■ Extracted material:
########################################
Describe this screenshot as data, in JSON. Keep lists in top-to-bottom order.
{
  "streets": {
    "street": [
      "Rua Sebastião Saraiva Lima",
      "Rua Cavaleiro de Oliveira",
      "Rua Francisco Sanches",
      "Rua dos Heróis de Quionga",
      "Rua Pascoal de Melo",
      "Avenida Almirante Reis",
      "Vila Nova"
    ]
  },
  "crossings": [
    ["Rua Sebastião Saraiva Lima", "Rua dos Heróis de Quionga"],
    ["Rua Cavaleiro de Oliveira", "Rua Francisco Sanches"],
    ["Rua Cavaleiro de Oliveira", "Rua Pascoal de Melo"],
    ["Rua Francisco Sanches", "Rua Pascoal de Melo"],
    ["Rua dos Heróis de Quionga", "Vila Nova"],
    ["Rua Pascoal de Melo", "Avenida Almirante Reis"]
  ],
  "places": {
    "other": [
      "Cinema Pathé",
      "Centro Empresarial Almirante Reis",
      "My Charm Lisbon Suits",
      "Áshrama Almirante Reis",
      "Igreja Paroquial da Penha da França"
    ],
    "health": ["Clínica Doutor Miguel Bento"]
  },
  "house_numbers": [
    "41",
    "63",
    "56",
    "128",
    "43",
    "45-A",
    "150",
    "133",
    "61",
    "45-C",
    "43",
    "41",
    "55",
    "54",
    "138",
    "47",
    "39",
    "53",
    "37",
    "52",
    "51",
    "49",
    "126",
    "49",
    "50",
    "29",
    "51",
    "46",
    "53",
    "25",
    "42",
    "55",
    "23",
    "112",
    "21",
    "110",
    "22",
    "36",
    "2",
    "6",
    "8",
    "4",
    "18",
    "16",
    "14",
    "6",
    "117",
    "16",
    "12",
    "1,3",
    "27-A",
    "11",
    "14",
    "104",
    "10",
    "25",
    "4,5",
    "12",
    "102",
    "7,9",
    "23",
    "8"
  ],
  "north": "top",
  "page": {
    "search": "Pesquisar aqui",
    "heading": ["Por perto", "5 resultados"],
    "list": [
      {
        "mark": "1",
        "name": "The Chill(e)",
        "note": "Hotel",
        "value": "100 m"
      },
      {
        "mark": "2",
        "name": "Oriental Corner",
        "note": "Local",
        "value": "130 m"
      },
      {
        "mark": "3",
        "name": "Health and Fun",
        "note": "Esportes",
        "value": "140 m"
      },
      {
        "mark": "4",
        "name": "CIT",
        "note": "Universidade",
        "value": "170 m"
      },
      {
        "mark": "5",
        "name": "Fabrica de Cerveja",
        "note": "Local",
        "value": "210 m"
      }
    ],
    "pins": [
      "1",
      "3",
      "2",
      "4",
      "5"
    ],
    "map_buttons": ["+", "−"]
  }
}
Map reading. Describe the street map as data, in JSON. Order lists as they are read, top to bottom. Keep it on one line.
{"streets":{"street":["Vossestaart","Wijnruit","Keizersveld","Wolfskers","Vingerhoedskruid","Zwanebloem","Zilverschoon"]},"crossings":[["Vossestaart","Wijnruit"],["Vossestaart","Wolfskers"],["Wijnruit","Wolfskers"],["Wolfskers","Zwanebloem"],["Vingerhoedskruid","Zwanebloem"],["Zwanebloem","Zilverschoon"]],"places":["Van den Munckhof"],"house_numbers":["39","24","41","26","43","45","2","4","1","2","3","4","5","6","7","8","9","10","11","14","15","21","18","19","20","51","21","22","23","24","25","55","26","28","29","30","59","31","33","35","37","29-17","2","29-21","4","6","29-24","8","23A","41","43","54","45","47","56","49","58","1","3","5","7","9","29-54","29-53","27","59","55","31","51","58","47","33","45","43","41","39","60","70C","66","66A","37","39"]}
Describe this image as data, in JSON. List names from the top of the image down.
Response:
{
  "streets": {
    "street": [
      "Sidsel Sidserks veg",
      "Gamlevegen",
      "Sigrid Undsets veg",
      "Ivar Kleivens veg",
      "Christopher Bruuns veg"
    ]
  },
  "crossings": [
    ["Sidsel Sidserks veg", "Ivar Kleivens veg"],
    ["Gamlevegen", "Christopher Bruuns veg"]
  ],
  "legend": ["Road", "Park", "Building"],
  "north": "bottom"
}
########################################
■ Work order: Search the records above for the word "Sebastião" and give the number of lines where it occurs, nothing else.

■ Answer to the exercise: 2